TASK:
Lines before the one containing "thumb cmc: (1025, 884)" are left out; that line and every line after it, through the end of the records, are to be reproduced exactly.

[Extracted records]

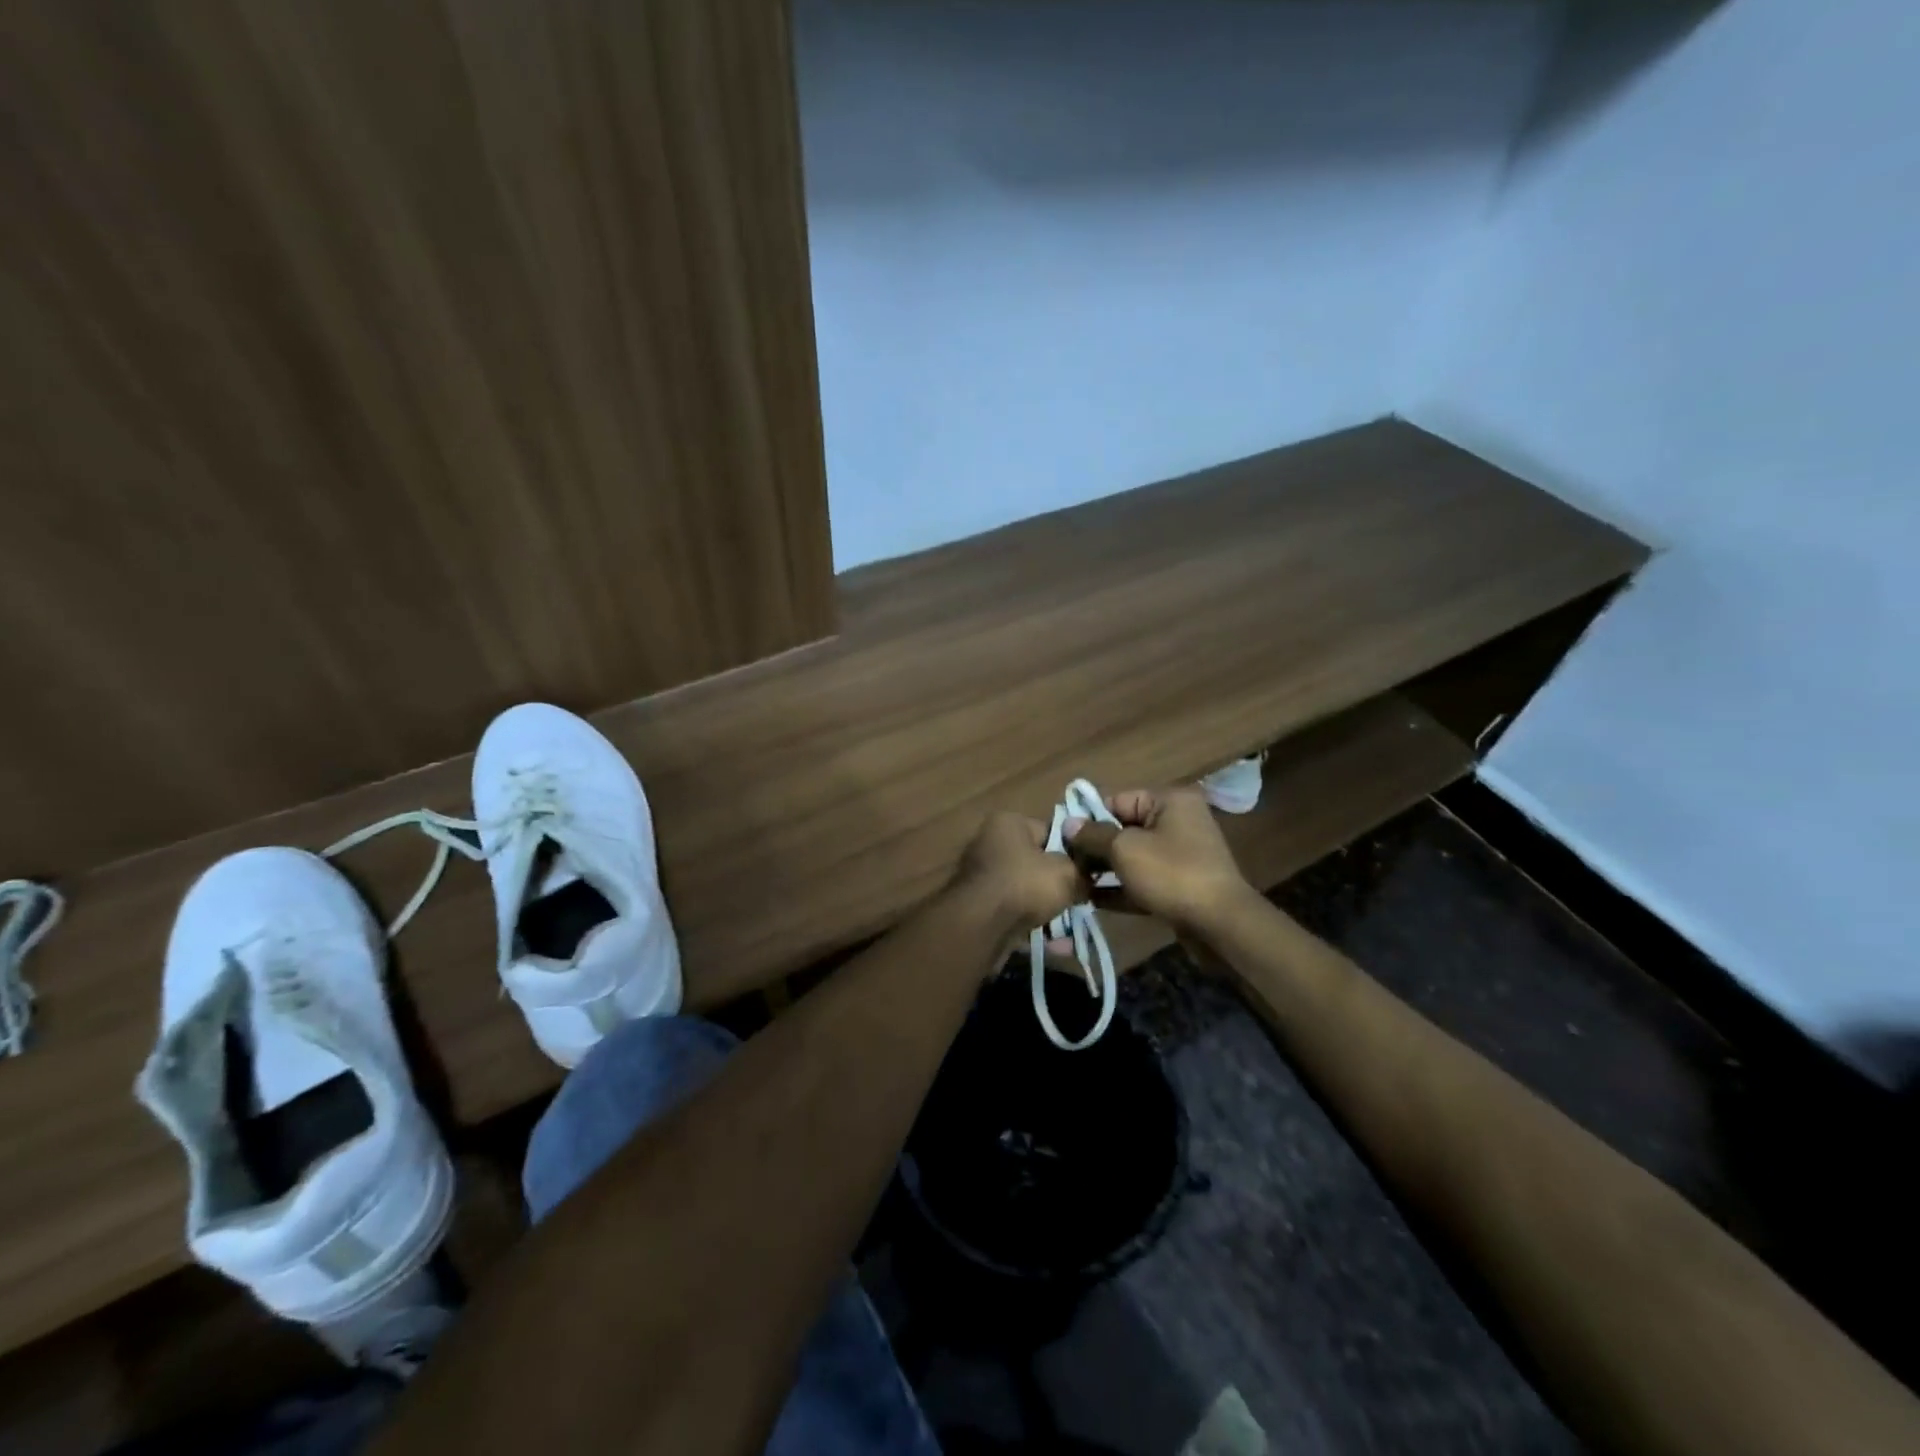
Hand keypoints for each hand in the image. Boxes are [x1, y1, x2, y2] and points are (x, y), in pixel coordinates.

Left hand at [952, 810, 1085, 934]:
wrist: (981, 926)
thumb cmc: (1025, 884)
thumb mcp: (1068, 873)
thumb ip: (1082, 872)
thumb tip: (1087, 879)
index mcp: (1008, 823)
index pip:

OUTPUT OF THE EXERCISE:
thumb cmc: (1025, 884)
thumb mcp: (1068, 873)
thumb ip: (1082, 872)
thumb tip: (1087, 879)
index mcp: (1008, 823)
index pip:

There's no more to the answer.